Work instructions: For the word "worn", state how many lines of the listing below contain it. Give the number and nothing more.

• • •

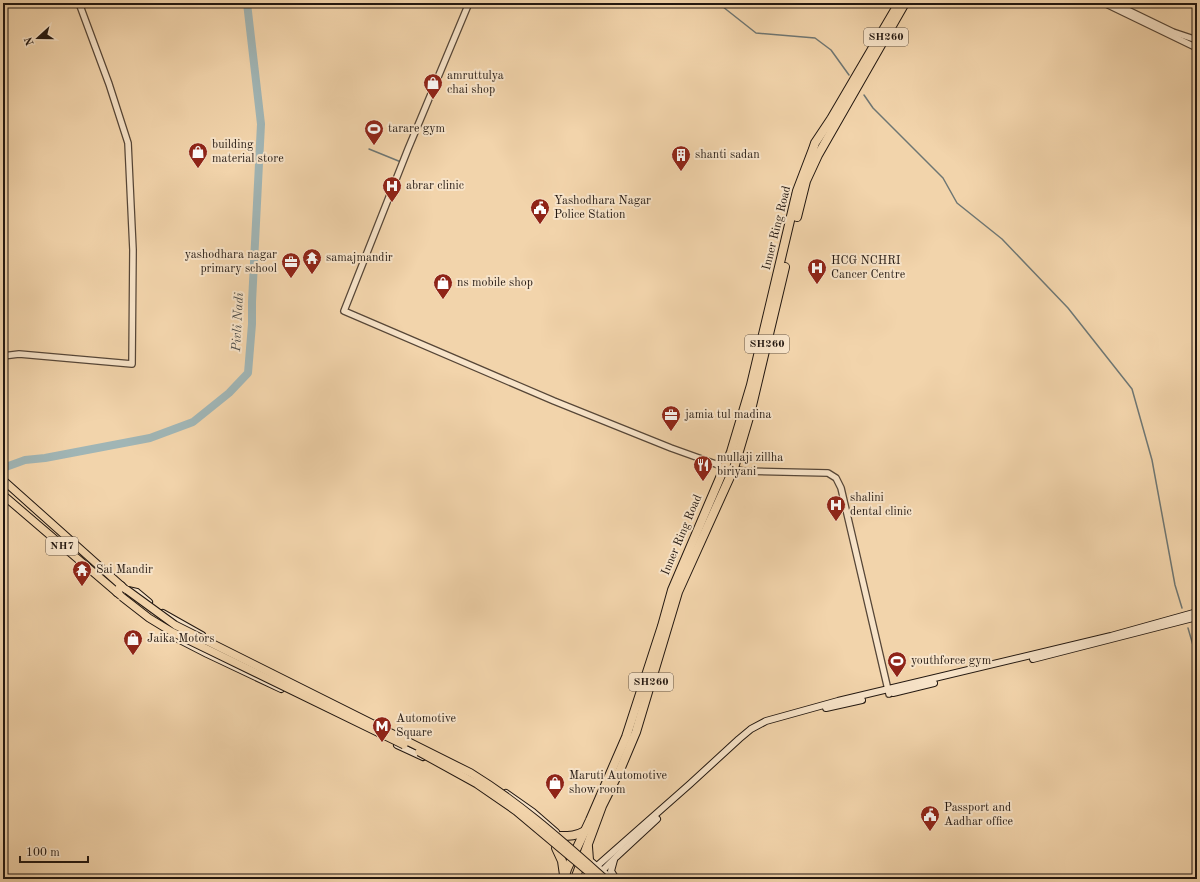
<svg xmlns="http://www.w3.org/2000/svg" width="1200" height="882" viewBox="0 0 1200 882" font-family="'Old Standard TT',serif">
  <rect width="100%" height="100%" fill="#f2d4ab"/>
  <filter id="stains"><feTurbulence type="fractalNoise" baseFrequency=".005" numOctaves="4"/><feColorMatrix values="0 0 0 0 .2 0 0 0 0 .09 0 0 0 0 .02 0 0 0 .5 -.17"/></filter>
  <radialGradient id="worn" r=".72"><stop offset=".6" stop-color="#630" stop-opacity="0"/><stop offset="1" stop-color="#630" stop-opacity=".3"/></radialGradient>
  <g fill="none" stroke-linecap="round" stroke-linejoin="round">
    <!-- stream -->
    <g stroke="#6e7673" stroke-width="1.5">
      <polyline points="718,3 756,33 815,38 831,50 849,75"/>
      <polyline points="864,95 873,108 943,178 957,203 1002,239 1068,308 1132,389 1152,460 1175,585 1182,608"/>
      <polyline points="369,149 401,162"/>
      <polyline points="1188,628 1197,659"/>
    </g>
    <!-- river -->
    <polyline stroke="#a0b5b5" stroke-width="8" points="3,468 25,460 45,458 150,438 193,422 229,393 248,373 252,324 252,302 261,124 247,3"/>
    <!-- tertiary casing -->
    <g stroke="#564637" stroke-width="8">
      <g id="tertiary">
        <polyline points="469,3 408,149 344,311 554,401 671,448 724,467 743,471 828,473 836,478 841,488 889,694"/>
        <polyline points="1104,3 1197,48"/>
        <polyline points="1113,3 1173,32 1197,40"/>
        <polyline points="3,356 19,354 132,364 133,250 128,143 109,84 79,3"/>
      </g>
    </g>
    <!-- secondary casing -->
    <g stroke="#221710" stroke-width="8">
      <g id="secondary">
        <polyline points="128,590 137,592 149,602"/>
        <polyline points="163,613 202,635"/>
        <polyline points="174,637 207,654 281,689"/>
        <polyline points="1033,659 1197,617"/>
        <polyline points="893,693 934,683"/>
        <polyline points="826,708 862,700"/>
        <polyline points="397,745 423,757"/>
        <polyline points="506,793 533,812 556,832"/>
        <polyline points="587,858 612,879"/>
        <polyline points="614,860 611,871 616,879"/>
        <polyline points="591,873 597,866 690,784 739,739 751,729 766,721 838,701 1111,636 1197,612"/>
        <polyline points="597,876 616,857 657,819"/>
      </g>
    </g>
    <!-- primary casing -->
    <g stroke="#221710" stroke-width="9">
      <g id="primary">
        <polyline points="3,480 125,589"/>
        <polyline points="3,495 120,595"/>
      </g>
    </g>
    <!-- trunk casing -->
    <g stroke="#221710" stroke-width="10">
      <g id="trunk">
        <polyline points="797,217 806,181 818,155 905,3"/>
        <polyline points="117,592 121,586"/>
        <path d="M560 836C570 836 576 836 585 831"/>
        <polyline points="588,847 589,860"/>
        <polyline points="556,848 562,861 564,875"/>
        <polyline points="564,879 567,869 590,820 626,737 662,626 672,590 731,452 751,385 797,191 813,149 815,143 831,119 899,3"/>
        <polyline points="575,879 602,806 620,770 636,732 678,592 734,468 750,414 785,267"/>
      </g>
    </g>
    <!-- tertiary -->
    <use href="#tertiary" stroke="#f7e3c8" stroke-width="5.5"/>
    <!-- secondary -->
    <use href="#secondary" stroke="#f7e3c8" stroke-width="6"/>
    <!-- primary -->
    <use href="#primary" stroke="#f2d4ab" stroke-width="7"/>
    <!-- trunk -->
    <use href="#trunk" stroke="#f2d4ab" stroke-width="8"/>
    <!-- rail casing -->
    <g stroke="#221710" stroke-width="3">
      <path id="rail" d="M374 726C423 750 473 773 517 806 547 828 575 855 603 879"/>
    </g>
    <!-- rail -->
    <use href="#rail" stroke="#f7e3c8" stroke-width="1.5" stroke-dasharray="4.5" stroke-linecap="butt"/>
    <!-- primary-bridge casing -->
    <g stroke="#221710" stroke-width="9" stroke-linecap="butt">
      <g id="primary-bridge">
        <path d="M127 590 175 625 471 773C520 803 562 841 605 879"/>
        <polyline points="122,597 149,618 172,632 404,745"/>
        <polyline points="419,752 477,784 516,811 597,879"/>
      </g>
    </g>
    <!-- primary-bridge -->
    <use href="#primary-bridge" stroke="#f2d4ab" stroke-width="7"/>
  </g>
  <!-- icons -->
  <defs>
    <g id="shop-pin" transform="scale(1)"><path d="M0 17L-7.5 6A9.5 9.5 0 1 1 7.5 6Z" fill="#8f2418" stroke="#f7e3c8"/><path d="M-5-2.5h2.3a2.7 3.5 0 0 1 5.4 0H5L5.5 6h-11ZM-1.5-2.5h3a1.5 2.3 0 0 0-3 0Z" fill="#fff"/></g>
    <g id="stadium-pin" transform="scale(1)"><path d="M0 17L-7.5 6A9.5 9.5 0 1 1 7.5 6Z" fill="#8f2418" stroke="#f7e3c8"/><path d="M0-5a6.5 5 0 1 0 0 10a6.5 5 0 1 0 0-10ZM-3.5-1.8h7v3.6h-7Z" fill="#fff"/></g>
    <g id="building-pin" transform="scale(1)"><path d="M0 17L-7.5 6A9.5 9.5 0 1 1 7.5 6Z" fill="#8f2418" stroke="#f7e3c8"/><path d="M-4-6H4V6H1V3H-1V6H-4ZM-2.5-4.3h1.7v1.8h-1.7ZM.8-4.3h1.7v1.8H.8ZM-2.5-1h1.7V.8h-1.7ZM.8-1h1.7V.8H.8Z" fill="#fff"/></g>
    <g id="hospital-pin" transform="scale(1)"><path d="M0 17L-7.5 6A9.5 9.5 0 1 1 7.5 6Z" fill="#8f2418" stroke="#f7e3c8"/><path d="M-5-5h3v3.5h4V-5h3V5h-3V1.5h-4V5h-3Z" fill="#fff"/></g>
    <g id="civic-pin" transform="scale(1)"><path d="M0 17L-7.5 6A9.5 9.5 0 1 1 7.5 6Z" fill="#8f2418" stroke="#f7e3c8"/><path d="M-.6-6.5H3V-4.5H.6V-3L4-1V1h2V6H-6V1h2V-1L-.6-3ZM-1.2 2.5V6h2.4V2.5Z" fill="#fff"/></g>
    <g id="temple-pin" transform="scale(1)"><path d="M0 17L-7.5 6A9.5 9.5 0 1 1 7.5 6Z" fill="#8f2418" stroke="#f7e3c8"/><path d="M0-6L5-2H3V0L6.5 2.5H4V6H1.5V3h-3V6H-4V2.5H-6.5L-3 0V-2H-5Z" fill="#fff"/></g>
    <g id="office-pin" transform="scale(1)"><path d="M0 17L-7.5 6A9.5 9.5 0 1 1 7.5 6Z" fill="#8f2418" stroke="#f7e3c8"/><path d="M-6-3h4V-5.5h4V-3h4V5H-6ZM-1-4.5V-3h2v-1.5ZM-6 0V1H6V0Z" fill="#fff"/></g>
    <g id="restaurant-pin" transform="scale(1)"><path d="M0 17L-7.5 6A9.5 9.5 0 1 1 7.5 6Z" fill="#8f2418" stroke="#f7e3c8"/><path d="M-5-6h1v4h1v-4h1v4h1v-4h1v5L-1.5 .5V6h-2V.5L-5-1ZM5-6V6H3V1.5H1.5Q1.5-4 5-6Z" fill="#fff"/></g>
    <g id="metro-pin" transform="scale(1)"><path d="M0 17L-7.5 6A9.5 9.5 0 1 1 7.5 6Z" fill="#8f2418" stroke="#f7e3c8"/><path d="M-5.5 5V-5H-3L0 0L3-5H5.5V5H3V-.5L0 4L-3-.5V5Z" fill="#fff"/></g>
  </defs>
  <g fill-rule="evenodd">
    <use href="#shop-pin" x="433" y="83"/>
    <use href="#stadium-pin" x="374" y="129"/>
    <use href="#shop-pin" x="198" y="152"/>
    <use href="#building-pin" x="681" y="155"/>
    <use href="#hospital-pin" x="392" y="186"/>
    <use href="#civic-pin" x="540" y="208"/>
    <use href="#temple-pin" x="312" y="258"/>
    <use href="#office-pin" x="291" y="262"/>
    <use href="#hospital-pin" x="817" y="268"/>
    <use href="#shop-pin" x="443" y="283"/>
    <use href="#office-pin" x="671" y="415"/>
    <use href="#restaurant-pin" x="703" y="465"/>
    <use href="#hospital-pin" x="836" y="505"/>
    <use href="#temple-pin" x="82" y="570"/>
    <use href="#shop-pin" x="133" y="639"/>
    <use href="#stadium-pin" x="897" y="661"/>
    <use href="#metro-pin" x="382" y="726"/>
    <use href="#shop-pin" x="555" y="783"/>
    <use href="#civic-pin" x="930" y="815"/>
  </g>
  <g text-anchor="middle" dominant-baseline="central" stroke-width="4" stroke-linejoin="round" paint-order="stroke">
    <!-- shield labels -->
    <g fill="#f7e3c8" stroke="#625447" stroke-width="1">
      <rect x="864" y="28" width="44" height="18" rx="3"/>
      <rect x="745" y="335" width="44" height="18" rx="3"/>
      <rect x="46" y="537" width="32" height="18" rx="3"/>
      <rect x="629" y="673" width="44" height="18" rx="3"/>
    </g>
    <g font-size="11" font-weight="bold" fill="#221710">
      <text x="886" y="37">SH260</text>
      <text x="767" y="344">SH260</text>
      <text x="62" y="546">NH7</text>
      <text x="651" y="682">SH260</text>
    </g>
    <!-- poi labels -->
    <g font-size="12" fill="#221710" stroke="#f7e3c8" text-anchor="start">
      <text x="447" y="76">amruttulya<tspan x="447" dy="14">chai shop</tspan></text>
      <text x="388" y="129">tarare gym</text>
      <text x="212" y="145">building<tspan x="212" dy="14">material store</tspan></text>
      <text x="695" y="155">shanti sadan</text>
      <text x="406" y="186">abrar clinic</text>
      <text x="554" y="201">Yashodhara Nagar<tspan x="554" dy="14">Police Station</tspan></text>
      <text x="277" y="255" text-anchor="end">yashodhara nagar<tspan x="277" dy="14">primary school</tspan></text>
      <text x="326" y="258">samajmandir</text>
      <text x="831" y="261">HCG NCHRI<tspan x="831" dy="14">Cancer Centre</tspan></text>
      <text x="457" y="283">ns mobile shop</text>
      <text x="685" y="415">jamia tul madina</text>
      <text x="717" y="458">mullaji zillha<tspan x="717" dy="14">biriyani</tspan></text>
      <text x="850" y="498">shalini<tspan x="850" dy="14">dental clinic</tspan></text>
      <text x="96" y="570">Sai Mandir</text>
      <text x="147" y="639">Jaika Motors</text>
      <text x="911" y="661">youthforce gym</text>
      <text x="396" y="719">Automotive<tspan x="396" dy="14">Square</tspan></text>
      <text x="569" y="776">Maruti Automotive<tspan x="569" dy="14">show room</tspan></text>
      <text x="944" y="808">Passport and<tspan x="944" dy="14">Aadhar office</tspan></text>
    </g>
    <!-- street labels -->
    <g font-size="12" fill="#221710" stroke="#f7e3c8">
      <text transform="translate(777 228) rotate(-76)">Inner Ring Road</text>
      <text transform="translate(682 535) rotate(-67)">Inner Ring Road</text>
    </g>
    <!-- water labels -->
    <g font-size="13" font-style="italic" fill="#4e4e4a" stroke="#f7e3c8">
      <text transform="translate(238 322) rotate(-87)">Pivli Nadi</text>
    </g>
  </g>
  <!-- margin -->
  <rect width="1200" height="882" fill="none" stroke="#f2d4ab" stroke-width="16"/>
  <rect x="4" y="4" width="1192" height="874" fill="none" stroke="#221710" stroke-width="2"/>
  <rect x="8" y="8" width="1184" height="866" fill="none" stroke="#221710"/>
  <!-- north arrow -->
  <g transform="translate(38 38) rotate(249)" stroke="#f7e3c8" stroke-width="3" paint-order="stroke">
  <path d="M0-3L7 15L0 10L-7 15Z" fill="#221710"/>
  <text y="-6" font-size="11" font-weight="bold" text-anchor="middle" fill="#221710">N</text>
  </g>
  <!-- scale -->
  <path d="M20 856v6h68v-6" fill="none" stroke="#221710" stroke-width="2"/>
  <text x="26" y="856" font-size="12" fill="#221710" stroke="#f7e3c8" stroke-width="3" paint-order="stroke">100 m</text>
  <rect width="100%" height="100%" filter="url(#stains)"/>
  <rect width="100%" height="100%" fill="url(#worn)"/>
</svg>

• • •

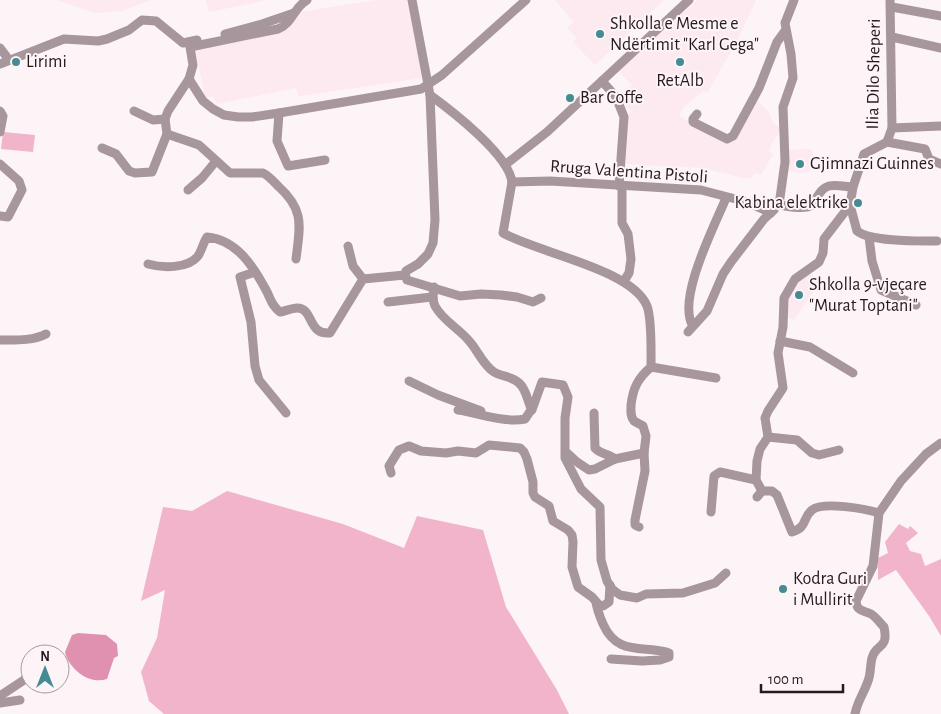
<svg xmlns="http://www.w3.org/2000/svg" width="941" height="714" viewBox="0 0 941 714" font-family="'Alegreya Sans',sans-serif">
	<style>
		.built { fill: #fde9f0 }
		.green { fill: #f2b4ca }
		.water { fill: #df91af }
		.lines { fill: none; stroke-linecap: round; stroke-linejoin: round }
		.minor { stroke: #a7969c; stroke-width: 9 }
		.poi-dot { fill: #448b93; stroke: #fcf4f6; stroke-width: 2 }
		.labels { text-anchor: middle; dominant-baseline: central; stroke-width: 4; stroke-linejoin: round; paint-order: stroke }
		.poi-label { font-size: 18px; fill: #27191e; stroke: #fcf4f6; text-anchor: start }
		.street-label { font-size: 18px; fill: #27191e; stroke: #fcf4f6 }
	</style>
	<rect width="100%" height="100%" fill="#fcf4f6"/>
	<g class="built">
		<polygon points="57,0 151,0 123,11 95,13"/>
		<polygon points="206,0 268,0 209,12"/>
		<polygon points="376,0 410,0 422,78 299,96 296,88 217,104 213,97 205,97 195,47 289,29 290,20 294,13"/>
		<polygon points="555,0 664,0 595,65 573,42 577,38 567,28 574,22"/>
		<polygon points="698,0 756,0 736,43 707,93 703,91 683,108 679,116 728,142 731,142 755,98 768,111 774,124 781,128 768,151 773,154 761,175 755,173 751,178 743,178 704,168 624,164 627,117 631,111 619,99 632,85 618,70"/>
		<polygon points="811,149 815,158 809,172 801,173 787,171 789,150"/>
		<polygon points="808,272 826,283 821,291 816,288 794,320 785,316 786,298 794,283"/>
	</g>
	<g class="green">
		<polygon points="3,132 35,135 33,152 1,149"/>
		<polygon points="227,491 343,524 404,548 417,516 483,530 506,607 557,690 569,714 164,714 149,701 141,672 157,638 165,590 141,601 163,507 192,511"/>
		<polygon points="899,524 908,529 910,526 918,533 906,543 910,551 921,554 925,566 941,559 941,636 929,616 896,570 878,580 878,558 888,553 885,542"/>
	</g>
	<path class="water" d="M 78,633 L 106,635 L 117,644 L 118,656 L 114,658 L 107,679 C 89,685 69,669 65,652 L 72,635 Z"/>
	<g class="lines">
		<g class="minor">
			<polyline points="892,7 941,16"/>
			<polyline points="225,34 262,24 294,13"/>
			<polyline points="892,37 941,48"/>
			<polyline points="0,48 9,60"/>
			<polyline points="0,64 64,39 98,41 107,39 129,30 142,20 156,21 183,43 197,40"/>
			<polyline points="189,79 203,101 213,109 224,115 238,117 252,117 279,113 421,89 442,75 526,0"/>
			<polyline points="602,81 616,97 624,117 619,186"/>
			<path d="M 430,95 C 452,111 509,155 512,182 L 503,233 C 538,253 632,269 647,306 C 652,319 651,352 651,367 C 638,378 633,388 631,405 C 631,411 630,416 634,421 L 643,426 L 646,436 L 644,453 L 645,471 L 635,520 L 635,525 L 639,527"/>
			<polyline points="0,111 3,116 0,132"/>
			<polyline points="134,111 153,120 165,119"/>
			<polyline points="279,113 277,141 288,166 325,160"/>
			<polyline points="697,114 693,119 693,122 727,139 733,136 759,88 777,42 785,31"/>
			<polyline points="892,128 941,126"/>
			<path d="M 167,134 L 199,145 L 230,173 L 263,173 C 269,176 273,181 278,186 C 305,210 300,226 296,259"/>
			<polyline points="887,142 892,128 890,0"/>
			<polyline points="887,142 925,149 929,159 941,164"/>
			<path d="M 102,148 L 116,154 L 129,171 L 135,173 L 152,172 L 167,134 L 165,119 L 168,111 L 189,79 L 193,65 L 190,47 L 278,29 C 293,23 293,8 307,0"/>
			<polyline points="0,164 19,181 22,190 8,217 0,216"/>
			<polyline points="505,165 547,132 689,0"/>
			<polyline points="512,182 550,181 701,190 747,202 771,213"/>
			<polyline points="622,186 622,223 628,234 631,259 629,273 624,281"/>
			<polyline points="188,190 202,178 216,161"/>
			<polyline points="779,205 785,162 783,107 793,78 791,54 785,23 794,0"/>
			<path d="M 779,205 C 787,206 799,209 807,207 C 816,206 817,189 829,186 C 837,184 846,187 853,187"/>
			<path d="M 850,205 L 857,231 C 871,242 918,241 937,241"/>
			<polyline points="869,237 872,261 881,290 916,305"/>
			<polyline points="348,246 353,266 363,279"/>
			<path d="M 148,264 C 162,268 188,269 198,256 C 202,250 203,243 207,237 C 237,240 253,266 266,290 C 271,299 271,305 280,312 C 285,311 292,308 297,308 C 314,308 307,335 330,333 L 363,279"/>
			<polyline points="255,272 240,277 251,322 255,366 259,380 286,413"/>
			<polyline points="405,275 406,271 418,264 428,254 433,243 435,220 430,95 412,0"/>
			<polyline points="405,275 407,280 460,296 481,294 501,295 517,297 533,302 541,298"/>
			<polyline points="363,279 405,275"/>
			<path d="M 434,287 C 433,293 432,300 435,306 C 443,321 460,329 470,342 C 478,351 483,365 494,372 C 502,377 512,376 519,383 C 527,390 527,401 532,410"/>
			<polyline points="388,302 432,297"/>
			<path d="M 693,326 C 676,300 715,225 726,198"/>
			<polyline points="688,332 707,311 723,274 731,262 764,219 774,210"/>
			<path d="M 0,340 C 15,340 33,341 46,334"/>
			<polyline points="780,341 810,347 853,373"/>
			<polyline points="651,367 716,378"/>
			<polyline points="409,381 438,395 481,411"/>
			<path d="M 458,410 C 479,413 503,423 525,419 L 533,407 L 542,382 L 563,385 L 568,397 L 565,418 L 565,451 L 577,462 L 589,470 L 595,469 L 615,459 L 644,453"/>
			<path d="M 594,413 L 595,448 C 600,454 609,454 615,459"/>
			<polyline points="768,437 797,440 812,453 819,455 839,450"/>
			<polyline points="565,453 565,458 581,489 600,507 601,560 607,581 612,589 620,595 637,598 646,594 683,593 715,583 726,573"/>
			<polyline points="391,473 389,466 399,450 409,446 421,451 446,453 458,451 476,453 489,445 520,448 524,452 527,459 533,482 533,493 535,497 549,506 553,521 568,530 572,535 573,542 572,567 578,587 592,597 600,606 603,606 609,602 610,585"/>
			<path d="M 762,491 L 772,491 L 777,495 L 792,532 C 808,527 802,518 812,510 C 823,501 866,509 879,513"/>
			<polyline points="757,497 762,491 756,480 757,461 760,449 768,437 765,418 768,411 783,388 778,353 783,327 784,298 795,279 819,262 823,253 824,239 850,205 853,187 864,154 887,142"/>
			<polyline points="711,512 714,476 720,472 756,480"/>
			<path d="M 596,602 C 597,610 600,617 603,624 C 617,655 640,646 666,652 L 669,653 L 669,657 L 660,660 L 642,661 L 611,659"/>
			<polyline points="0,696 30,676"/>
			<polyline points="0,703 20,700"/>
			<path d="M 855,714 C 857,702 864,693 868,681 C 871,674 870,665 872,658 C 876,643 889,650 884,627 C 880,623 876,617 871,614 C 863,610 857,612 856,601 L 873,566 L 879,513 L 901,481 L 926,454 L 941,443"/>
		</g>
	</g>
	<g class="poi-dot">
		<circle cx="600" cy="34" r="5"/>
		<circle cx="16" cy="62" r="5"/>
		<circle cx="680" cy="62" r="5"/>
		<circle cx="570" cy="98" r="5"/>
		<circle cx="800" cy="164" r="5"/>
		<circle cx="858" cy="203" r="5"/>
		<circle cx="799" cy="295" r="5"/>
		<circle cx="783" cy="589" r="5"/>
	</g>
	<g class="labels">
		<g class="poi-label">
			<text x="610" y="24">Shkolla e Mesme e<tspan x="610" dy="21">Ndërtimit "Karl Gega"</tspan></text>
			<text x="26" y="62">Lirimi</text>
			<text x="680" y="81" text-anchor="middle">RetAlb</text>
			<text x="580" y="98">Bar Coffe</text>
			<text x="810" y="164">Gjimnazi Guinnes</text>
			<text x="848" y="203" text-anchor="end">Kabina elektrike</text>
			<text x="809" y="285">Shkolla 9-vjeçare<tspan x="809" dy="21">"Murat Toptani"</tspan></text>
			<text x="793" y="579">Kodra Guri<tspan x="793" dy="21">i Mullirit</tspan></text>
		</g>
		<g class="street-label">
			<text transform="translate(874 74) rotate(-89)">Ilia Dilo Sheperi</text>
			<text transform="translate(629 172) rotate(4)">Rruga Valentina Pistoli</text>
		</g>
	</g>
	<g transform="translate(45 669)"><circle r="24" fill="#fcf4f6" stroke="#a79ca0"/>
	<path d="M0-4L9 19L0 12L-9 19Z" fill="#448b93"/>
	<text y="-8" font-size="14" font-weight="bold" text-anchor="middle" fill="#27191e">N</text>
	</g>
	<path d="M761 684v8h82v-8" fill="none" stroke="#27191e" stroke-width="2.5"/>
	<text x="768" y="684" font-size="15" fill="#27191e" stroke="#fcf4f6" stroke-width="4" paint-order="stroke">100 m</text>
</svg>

• • •

Solution to this exercise: 2